Let’s be honest, the trailer for Missing Link looked pretty poor, consisting mainly of the character-takes-things-literally jokes about cracking open windows or throwing ropes over walls that are hardly the stuff off inspired animated filmmaking. But hey, it’s Laika, and I’ve dug every other Laika film I’ve seen so far, so I decided to give it a chance.

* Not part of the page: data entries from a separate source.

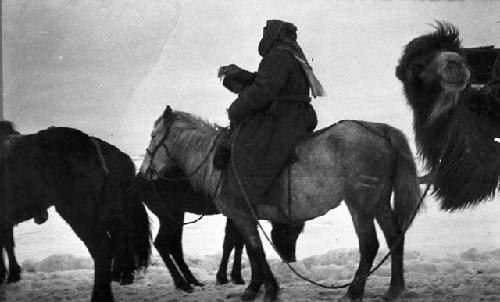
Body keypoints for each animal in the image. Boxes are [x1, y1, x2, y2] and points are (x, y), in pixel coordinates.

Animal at [0, 124, 152, 300]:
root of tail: (93, 144)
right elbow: (8, 244)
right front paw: (12, 275)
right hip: (108, 211)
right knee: (120, 238)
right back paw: (121, 276)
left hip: (79, 212)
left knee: (103, 249)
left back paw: (103, 293)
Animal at [134, 169, 304, 292]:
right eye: (289, 230)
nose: (291, 258)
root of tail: (138, 180)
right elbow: (231, 243)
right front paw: (225, 277)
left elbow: (237, 243)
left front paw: (235, 277)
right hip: (169, 215)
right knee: (162, 243)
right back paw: (182, 284)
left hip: (177, 215)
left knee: (175, 247)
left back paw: (193, 280)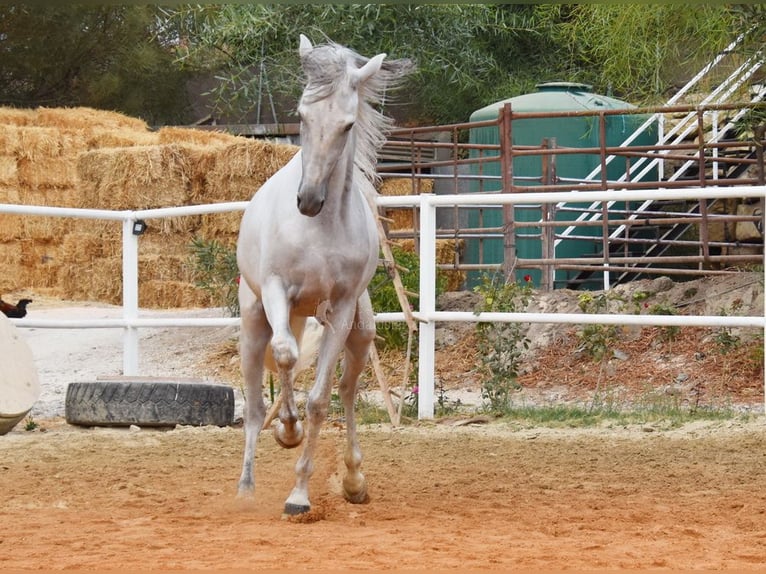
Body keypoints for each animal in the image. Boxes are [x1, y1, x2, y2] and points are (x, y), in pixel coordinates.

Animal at [235, 34, 412, 516]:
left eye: (348, 125)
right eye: (301, 115)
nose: (309, 199)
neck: (320, 228)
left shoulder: (342, 309)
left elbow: (319, 399)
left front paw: (299, 494)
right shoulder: (278, 291)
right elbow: (285, 356)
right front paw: (288, 429)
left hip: (360, 334)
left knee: (347, 391)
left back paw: (353, 479)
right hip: (254, 321)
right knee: (255, 403)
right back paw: (246, 485)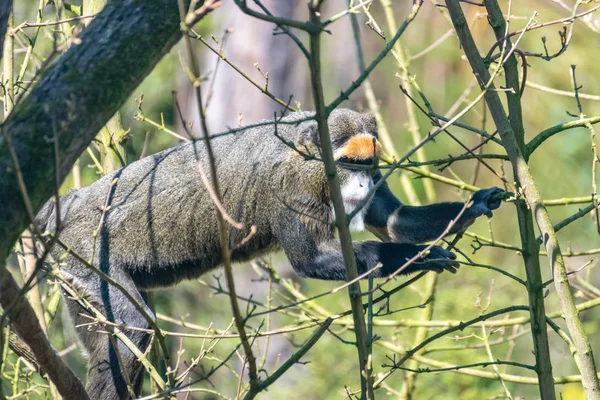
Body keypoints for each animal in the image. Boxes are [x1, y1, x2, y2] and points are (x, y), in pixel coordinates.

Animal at [35, 108, 504, 398]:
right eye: (348, 165)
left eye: (368, 165)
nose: (362, 184)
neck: (306, 159)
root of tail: (69, 202)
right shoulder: (283, 187)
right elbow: (310, 261)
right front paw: (418, 256)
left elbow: (392, 220)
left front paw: (478, 203)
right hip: (87, 254)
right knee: (132, 329)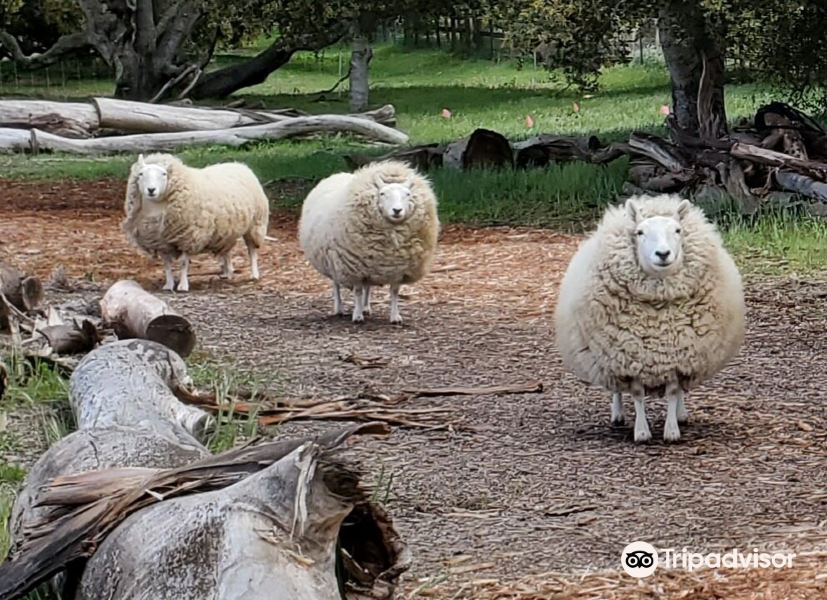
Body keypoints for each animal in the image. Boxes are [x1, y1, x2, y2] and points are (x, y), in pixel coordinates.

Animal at [121, 154, 270, 292]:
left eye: (164, 174)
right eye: (141, 174)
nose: (151, 190)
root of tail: (239, 165)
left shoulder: (189, 237)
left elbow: (183, 263)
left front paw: (183, 286)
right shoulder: (160, 241)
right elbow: (167, 264)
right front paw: (168, 285)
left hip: (256, 223)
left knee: (251, 250)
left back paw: (254, 274)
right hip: (227, 229)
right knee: (226, 250)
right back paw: (227, 273)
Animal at [298, 157, 440, 322]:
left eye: (408, 194)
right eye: (382, 193)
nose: (397, 210)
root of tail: (337, 174)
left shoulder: (397, 269)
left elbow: (394, 292)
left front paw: (395, 316)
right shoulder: (353, 267)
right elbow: (357, 291)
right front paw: (357, 315)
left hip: (369, 262)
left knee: (368, 286)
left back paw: (366, 307)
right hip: (333, 262)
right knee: (336, 285)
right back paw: (339, 309)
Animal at [556, 195, 744, 442]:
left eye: (677, 230)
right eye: (640, 232)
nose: (663, 254)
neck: (658, 316)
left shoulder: (677, 355)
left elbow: (673, 391)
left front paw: (672, 430)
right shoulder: (630, 356)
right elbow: (637, 394)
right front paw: (642, 431)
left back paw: (681, 414)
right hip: (608, 354)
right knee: (616, 388)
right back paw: (617, 415)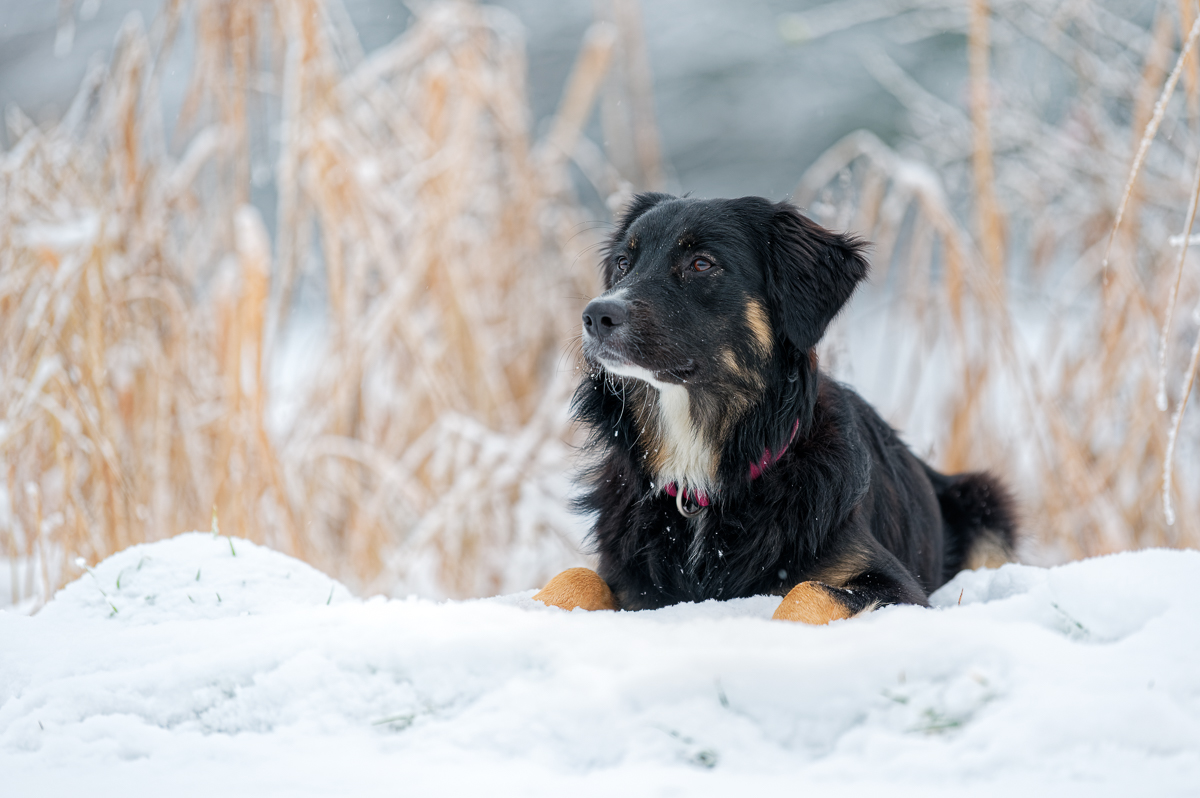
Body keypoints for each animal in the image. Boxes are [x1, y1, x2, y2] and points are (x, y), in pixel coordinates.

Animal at [535, 193, 1012, 624]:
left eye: (701, 264)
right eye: (623, 263)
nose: (596, 316)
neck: (700, 486)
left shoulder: (898, 587)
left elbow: (805, 594)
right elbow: (570, 578)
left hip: (987, 501)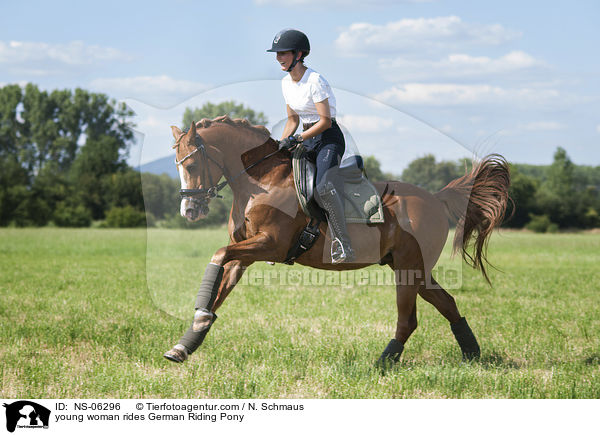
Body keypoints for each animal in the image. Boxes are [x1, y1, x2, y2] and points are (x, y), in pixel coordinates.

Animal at [165, 116, 510, 368]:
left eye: (191, 165)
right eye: (177, 165)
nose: (189, 211)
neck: (260, 182)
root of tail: (436, 199)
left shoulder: (271, 244)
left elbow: (218, 254)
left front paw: (198, 317)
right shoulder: (246, 254)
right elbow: (220, 287)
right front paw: (187, 341)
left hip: (408, 270)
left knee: (408, 320)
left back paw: (382, 362)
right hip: (416, 270)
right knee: (447, 303)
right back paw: (471, 355)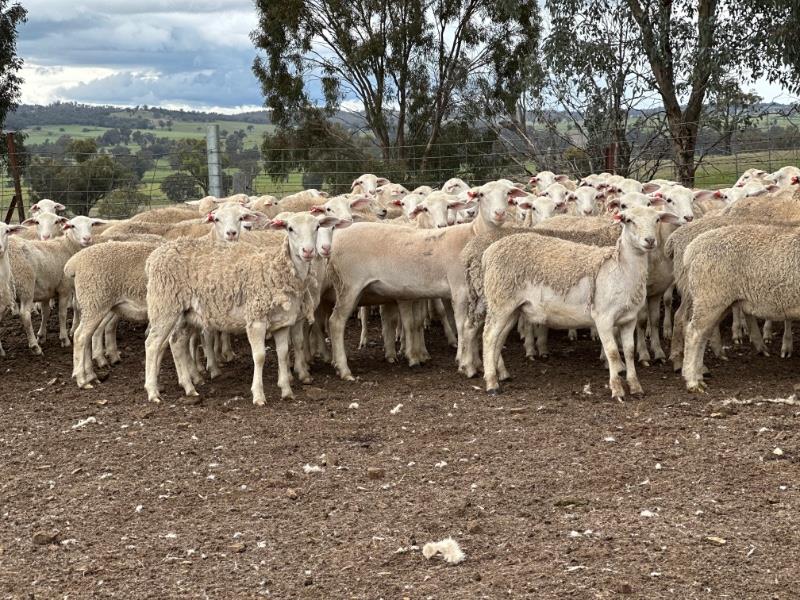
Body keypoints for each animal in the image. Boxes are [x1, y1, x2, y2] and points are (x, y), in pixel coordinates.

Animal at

I didn’t regret it. Here’s the thing: as it happens, the film’s script actually does consist mainly of character-takes-things-literally jokes about cracking open windows or throwing ropes over walls. And yet, they work. Between the lovely stop-motion animation and the strong voice acting, the characters have more than enough life to them to pull off even the most shopworn gag. The obviousness became part of the appeal in this self-consciously old-fashioned film, which bucked modern trends for wisecracking and pop-culture references in favour of material that could have come out of a Sparky comic in the 1970s.

Shazam-Movie

Shazam!

So far, 2019 has seen the usual stream of superhero flicks: Captain Marvel, Shazam!Avengers: Endgame, X-Men: Dark Phoenix, Brightburn and Spider-Man: Far From Home. I haven’t seen the new Spidey yet, but out of the other five, my favourite is definitely Shazam!. I gushed over it on release, and my affection for the film hasn’t waned. A worthy addition to the cinematic superhero pantheon.